State Rep. Frank Chopp of Seattle, the former House speaker, has also released a plan to tax businesses that pay high salaries.
Another Democratic senator, Liz Lovelett of Anacortes, said the idea of cutting services to the state’s most vulnerable populations is “unconscionable” right now. She said she is drafting a bill that would increase the estate tax on estates valued at more than $3 million, while lowering the tax for smaller estates. She also wants to explore the option of an inheritance tax to help raise revenue, she said.
At the same time, Lovelett said, those types of tax measures ultimately would need to be accompanied by reductions in taxes elsewhere.
Ensuring that lower-income and middle-income families don’t end up paying more is one way to guard against backlash at the ballot box, such as a possible referendum effort, she said.
If the Legislature gets it right, Lovelett said, “hopefully, they will appreciate our efforts to reduce their tax burden.”
Some proponents of business and wealth taxes say that’s an easy case to make to voters. Civic Ventures, a liberal think tank founded by venture capitalist Nick Hanauer, said his group's recent polling found voters favor a capital gains tax and taxes on wealthy households to help “kick start the economy and support workers and families.”
“There is a voter appetite for asking the wealthiest to pay their share,” said Heather Weiner, a Democratic political consultant working with Civic Ventures and other groups to look at tax options.
At the same time, Weiner said, passing a traditional income tax “would be very difficult,” partly because of potential legal challenges.
Randy Pepple, a Republican political consultant, said he wouldn’t put much stock in Civic Ventures’ polling data, especially when it comes to predicting the outcome of a referendum effort.

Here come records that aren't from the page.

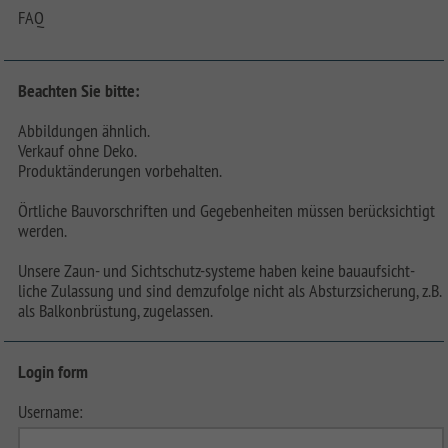
FAQ
Beachten Sie bitte:
Abbildungen ähnlich.
Verkauf ohne Deko.
Produktänderungen vorbehalten.
Örtliche Bauvorschriften und Gegebenheiten müssen berücksichtigt
werden.
Unsere Zaun- und Sichtschutz-systeme haben keine bauaufsicht-
liche Zulassung und sind demzufolge nicht als Absturzsicherung, z.B.
als Balkonbrüstung, zugelassen.
Login form
Username:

“There's always a cohort of voters that will say, ‘Oh, you're going to tax rich people — I'm not a rich person yet, so yeah, that's fine.’ ” Pepple said.

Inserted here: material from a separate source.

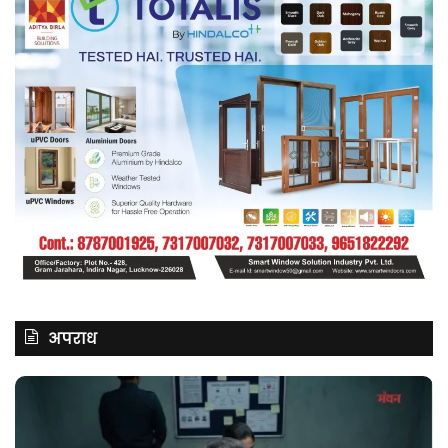
अपराध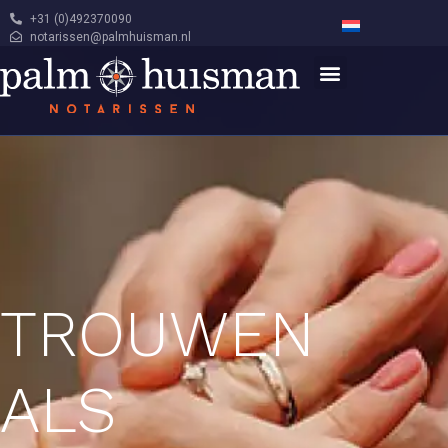
+31 (0)492370090
notarissen@palmhuisman.nl
TROUWEN
ALS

“But then after you run a campaign and you say, ‘Oh yeah, we're defining rich as you,’ then all of a sudden people go, well, hold on just a second. ... And it always falls apart,” he said.
Alex Hays, another GOP political consultant, said Washington voters in the past have viewed the economy as an ecosystem in which taxing someone else can end up affecting them, too.

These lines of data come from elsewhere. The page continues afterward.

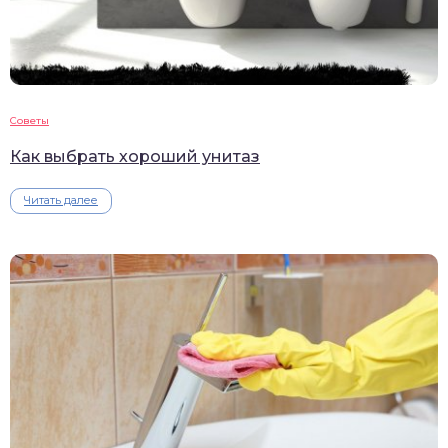
Советы
Как выбрать хороший унитаз
Читать далее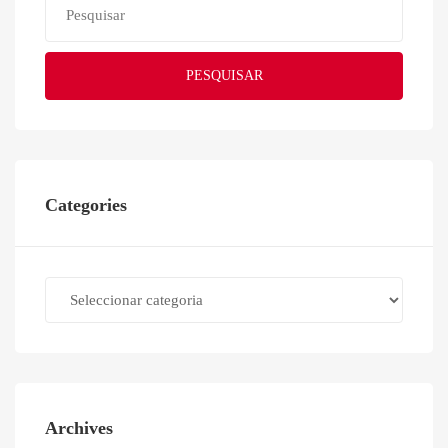
PESQUISAR
Categories
Categories
Archives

He said he doesn’t think voters have changed their minds about that.
“The economic harm of increasing taxes affects the whole economy, not just the person who pays it on the front end,” Hays said.
In any case, it looks unlikely that lawmakers would try to solve the entire budget shortfall by passing new tax measures. House Speaker Laurie Jinkins, D-Tacoma, has said that even if lawmakers approve a capital gains tax immediately, it would take about 18 months for the revenue to start coming in, still leaving an immediate budget problem to solve.
Robert Cruickshank, president of Washington’s Paramount Duty, a group that supports progressive revenue options to pay for education and other services, said he would rather see the state borrow money to solve that problem in the short term.
“I don’t know that they need to do any cuts,” said Cruickshank, also a member of the state Democratic party’s central committee.
Some budget reductions, however, already appear underway.
On Wednesday, Gov. Jay Inslee said he was canceling a planned 3% raise for about 5,600 state employees who aren't part of a union.
About 40,000 state employees will also be required to take furlough days “at least through the fall,” the governor’s office said Wednesday.
Still, Rolfes, the Senate budget writer, said an all-cuts budget that doesn’t look to new sources of revenue doesn’t make sense during the current pandemic.
“... We cannot recover the economy until we have the virus under control — and that requires spending money,” Rolfes said.